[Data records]
◆ ◆ ◆ ◆ ◆

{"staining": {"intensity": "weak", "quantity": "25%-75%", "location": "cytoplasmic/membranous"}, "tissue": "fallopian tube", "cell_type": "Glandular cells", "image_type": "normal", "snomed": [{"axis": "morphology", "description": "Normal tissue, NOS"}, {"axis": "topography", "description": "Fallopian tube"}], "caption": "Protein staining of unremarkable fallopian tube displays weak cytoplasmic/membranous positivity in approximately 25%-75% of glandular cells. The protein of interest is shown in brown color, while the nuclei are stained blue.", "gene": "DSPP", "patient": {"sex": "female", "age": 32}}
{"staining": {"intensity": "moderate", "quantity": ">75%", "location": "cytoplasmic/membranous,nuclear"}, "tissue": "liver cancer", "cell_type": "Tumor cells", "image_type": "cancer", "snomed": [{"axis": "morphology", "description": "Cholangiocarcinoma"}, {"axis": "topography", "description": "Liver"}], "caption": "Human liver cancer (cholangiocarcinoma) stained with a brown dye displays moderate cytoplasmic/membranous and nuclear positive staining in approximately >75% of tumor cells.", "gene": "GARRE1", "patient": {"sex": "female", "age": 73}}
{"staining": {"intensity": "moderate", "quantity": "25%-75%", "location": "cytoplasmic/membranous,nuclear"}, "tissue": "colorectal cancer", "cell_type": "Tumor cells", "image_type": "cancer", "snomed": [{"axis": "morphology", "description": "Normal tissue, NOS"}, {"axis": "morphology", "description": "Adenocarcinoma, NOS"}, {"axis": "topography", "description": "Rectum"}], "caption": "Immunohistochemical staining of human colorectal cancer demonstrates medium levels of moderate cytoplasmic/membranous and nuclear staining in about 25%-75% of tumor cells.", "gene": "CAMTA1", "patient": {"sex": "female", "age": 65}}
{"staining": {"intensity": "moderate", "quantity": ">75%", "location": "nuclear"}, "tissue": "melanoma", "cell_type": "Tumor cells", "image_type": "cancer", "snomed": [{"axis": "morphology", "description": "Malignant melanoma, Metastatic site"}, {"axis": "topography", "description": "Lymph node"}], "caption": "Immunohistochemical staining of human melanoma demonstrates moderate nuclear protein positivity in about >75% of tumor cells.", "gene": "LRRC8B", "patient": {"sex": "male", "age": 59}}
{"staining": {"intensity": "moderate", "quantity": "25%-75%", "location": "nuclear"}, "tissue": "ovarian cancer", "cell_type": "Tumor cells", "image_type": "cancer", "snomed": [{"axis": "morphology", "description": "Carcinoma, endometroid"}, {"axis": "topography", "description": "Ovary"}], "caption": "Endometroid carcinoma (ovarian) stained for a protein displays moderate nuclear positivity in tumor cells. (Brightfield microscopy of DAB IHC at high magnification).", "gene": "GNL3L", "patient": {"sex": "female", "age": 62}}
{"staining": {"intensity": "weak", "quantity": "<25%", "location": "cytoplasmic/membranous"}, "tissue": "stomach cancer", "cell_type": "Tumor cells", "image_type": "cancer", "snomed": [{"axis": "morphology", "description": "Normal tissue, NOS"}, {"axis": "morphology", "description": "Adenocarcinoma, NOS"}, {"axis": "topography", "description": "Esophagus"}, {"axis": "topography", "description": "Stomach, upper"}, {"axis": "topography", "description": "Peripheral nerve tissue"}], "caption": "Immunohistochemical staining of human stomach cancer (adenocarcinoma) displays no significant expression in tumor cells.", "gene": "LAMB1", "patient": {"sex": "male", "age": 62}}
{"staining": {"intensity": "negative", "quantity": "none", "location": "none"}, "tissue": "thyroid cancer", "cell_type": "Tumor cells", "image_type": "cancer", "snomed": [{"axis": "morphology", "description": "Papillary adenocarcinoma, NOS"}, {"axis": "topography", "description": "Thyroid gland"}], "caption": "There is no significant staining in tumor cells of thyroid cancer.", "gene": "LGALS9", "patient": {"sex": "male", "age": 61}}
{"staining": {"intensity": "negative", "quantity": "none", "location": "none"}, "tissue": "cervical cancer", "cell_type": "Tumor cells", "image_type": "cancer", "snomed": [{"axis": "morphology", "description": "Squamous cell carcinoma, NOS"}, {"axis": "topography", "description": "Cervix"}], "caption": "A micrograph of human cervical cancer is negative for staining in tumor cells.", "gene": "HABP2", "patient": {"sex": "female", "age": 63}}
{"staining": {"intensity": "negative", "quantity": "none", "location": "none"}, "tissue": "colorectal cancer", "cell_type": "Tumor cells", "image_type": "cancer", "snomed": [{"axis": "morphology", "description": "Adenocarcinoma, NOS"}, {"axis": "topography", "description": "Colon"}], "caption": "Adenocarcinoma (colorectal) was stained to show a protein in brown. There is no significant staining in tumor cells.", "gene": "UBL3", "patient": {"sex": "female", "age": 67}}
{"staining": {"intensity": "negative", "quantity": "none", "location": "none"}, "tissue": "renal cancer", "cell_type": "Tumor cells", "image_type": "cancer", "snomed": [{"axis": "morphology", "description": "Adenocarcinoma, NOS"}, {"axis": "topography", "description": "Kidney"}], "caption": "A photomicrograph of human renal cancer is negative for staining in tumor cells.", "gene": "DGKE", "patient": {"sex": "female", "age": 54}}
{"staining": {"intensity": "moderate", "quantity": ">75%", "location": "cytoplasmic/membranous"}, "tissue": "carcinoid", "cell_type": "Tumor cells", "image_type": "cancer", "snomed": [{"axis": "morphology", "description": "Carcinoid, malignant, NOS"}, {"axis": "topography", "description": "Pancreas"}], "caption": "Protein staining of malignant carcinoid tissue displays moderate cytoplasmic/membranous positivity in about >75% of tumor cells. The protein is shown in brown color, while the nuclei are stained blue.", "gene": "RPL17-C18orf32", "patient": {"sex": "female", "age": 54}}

◆ ◆ ◆ ◆ ◆

_What you should do_
The first line of the records and every line down to the line with "liver cancer (cholangiocarcinoma)" must be quoted exactly; leave out all else.

_Result for this exercise_
{"staining": {"intensity": "weak", "quantity": "25%-75%", "location": "cytoplasmic/membranous"}, "tissue": "fallopian tube", "cell_type": "Glandular cells", "image_type": "normal", "snomed": [{"axis": "morphology", "description": "Normal tissue, NOS"}, {"axis": "topography", "description": "Fallopian tube"}], "caption": "Protein staining of unremarkable fallopian tube displays weak cytoplasmic/membranous positivity in approximately 25%-75% of glandular cells. The protein of interest is shown in brown color, while the nuclei are stained blue.", "gene": "DSPP", "patient": {"sex": "female", "age": 32}}
{"staining": {"intensity": "moderate", "quantity": ">75%", "location": "cytoplasmic/membranous,nuclear"}, "tissue": "liver cancer", "cell_type": "Tumor cells", "image_type": "cancer", "snomed": [{"axis": "morphology", "description": "Cholangiocarcinoma"}, {"axis": "topography", "description": "Liver"}], "caption": "Human liver cancer (cholangiocarcinoma) stained with a brown dye displays moderate cytoplasmic/membranous and nuclear positive staining in approximately >75% of tumor cells.", "gene": "GARRE1", "patient": {"sex": "female", "age": 73}}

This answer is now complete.